Its a bit of good news for Central Coast communities left high and dry by the ongoing drought.
Its definitely not enough water to feel comfortable turning the sprinklers back on.
But after announcing there would be zero water allocations for the first time in its history due to the drought. the State Water Project will now deliver some water to its customers
"Last Friday, that changed", says Ray Stokes, Executive Director of the Central Coast Water Authority, "they went from zero percent to five percent for all state water project contractors due to the recent rain storms."
"That's obviously very good news", Stokes says, "that increases the amount of water to Central Coast Water Authority participants by about 2,274 acre-feet."
Stokes says the 5% water allocation from the California Department of Water Resources is welcome, but not nearly enough to meet the demand for many Central Coast communities.
"We have instituted a supplemental water purchase program", Stokes says, "five of our project participants have requested that we find additional water supplies, they are looking for about 9,000 acre-feet, of those five agencies, that additional five percent, their share of that is roughly 1400 acre feet, so we still need quite a bit more water, so we are actively searching for additional water sources and purchases and exchanges."
"We are looking for an additional 9,000 acre-feet to meet the demand, primarily for the South Coast water agencies, Santa Maria, Guadalupe, Buellton, they have groundwater they can draw upon for probably multiple years, the South Coast is dependent on primarily their local sources, Lake Cachuma being the main source."
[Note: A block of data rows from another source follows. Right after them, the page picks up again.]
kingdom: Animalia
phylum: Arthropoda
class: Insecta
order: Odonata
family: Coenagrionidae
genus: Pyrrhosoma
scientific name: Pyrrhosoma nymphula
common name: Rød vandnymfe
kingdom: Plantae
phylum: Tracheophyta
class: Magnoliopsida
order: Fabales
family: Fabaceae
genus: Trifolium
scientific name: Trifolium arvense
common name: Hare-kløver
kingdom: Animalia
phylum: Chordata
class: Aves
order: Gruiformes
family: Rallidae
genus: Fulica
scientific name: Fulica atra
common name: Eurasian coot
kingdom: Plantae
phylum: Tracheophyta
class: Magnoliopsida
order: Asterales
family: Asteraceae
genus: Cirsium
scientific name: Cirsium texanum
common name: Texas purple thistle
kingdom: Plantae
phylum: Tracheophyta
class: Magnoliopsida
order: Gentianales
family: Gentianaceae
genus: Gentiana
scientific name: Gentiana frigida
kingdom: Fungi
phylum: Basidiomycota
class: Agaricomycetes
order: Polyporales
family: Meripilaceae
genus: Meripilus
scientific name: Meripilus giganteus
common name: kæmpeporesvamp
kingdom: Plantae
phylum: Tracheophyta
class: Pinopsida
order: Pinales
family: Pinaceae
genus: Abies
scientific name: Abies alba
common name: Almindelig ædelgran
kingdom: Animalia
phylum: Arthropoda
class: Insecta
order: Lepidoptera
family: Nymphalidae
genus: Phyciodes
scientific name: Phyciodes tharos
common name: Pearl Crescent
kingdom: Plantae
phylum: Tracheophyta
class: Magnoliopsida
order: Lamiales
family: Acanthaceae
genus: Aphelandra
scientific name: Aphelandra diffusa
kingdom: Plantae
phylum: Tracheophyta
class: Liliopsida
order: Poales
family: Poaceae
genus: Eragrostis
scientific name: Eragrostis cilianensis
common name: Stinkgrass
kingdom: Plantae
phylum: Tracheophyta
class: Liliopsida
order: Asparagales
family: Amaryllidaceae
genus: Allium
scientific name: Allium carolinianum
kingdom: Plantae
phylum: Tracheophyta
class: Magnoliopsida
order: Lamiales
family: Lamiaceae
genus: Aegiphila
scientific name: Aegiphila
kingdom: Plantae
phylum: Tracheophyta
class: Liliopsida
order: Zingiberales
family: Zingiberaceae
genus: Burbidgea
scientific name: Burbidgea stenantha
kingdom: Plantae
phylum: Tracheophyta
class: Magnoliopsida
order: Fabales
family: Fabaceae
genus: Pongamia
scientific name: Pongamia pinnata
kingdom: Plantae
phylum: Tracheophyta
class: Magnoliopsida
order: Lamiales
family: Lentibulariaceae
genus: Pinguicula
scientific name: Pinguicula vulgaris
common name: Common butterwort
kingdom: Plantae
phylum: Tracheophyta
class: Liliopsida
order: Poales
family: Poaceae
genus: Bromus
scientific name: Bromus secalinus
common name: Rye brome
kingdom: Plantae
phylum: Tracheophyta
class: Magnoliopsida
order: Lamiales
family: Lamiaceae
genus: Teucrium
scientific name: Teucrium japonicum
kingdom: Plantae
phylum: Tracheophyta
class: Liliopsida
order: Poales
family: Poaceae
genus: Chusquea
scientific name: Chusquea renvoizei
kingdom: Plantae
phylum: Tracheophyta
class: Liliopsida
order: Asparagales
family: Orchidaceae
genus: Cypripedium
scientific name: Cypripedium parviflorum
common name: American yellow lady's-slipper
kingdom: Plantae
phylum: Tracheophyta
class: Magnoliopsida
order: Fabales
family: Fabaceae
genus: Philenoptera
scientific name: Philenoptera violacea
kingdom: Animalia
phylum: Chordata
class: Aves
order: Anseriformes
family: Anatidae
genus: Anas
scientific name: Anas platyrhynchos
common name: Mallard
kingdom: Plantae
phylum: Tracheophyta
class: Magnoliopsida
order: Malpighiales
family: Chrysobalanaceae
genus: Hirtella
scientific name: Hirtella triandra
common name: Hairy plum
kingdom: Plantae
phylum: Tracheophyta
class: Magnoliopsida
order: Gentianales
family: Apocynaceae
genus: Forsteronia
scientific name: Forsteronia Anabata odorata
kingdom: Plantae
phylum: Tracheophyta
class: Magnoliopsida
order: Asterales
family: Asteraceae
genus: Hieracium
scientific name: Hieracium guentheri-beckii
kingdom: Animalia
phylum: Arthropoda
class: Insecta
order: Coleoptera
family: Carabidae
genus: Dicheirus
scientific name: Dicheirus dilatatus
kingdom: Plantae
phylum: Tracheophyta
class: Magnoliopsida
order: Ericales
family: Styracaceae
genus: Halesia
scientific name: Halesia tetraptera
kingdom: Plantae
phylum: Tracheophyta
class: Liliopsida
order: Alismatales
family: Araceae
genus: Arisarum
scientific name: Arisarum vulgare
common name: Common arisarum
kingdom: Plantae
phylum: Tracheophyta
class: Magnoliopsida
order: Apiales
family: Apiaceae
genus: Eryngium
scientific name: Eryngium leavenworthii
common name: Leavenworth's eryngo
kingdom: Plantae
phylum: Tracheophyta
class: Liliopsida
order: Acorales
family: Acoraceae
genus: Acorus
"We are close to striking some deals for water purchases and exchanges, this week in fact", Stokes says, "if we don't have additional precipitation next year those opportunities are going to be few and far between simply because everybody is going to be in the same boat wanting to conserve as much water as possible."
Stokes oversees state water imports to 13 customers under the Central Coast Water Authority based in Buellton.
"This is an unprecedented year obviously", Stokes says, "we started out with a zero percent allocation from the State DWR, thankfully we had some storms that came through that increased the situation a little bit, but nevertheless we are still in a very serious situation, and if we don't get additional precipitation for 2015 it will be a dire situation for sure."
Stokes says The Central Coast Water Authority will resume pumping water into parched Lake Cachuma Tuesday night.
"We were shut off from pumping into Lake Cachuma because of fish issues", Stokes says, "we have installed a bypass piping project so we should be able to resume delieveries, so that's the big news of today, we will be starting deliveries again into Lake Cachuma. We've been shutoff since April 4th, that's 750 acre feet that we were not able to put into Lake Cachuma, we didn't lose the water but we lost those days of being able to pump into lake."